Рейн увидел их в окно. Страшно рассердился. Бросился к столу. Выпил бутылку спиртного. Съел четыреста граммов твердокопченой колбасы. Это он успел сделать, пока гости ехали в лифте.
У Игоря Ефимова была вечеринка. Собралось пятнадцать человек гостей. Неожиданно в комнату вошла дочь Ефимовых – семилетняя Лена. Рейн сказал:
– Вот кого мне жаль, так это Леночку. Ей когда-то нужно будет ухаживать за пятнадцатью могилами.
В детскую редакцию зашел поэт Семен Ботвинник. Рассказал, как он познакомился с нетребовательной дамой. Досадовал, что не воспользовался противозачаточным средством.
Оставил первомайские стихи. Финал их был такой:
- «… Адмиралтейская игла
- Сегодня, дети, без чехла!..»
Как вы думаете, это – подсознание?
Хрущев принимал литераторов в Кремле. Он выпил и стал многословным. В частности, он сказал:
– Недавно была свадьба в доме товарища Полянского. Молодым подарили абстрактную картину. Я такого искусства не понимаю…
Затем он сказал:
– Как уже говорилось, в доме товарища Полянского была недавно свадьба. И все танцевали этот… как его?.. Шейк. По-моему, это ужас…
Наконец он сказал:
– Как вы знаете, товарищ Полянский недавно сына женил. И на свадьбу явились эти… как их там?.. Барды. Пели что-то совершенно невозможное…

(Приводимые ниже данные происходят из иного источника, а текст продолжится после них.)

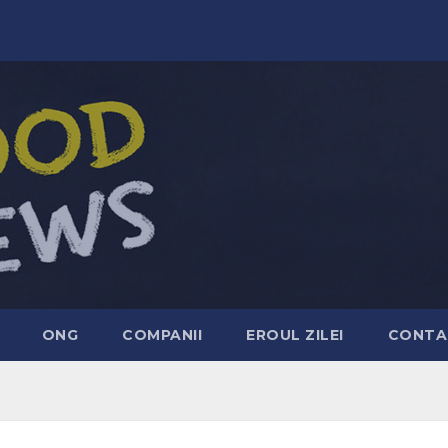
ONG
COMPANII
EROUL ZILEI
CONTA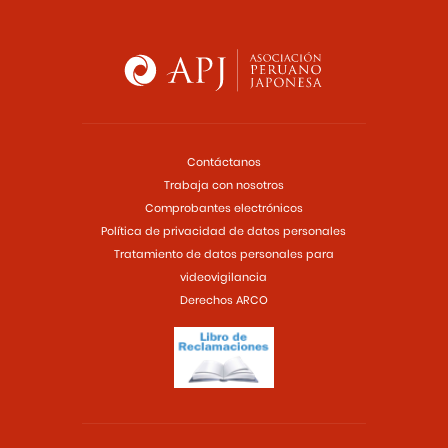
Contáctanos
Trabaja con nosotros
Comprobantes electrónicos
Política de privacidad de datos personales
Tratamiento de datos personales para
videovigilancia
Derechos ARCO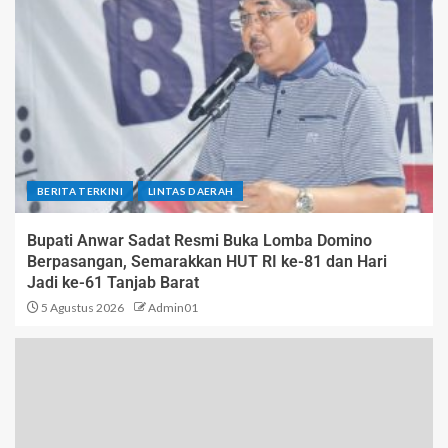
BERITA TERKINI
LINTAS DAERAH
Bupati Anwar Sadat Resmi Buka Lomba Domino
Berpasangan, Semarakkan HUT RI ke-81 dan Hari
Jadi ke-61 Tanjab Barat
5 Agustus 2026
Admin01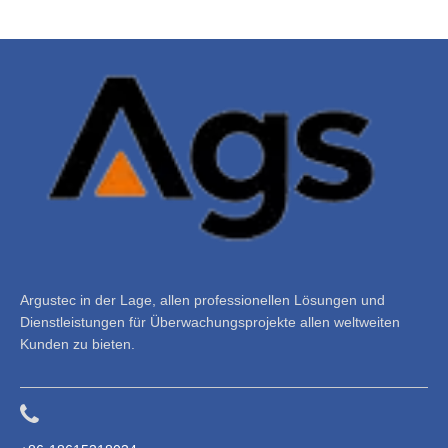
Argustec in der Lage, allen professionellen Lösungen und
Dienstleistungen für Überwachungsprojekte allen weltweiten
Kunden zu bieten.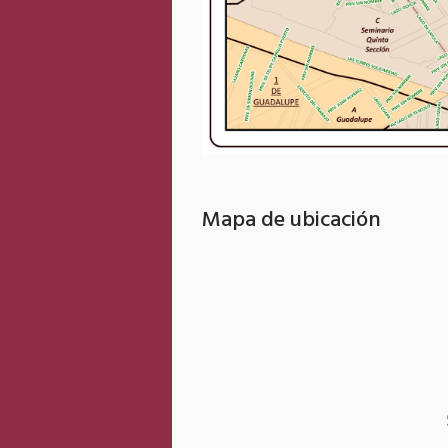
Mapa de ubicación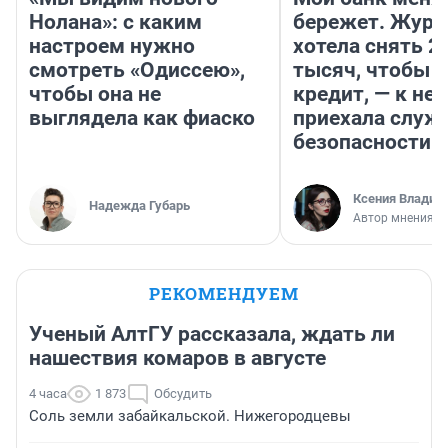
Нолана»: с каким
бережет. Журн
настроем нужно
хотела снять 2
смотреть «Одиссею»,
тысяч, чтобы п
чтобы она не
кредит, — к не
выглядела как фиаско
приехала служ
безопасности
Ксения Владим
Надежда Губарь
Автор мнения
РЕКОМЕНДУЕМ
Ученый АлтГУ рассказала, ждать ли
нашествия комаров в августе
4 часа
1 873
Обсудить
Соль земли забайкальской. Нижегородцевы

Тут поднялась Ольга Берггольц и громко сказала:
– Никита Сергеевич! Нам уже ясно, что эта свадьба – крупнейший источник познания жизни для вас!
Критик Самуил Лурье и я попали в энциклопедию. В литературную, естественно, энциклопедию. Лурье на букву Ш – библиография, если не ошибаюсь, к Шефнеру. А я, еще того позорнее, на букву Р – библиография к Розену. Какое убожество.
Позвонили мне как-то из отдела критики «Звезды». Причем сама заведующая – Дудко:
– Сережа! Что вы не звоните?! Что вы не заходите?! Срочно пишите для нас рецензию. С вашей остротой. С вашей наблюдательностью. С вашим блеском!
Захожу на следующий день в редакцию. Красивая немолодая женщина довольно мрачно спрашивает:
– Что вам, собственно, надо?
– Да вот рецензию бы написать…
– Вы что, критик?
– Нет.
– Вы думаете, рецензию может написать каждый?..
Я удивился и пошел домой.
Через три дня опять звонит:
– Сережа! Что же вы не появляетесь?
Захожу в редакцию. Мрачный вопрос:
– Что вам угодно?
Все это повторялось раз семь. Наконец я почувствовал, что теряю рассудок. Зашел в отдел прозы к Титову. Спрашиваю его, что все это значит?
– Когда ты заходишь? – спрашивает он. – В какие часы?
– Утром. Часов в одиннадцать.
– Ясно. А когда Дудко сама тебе звонит?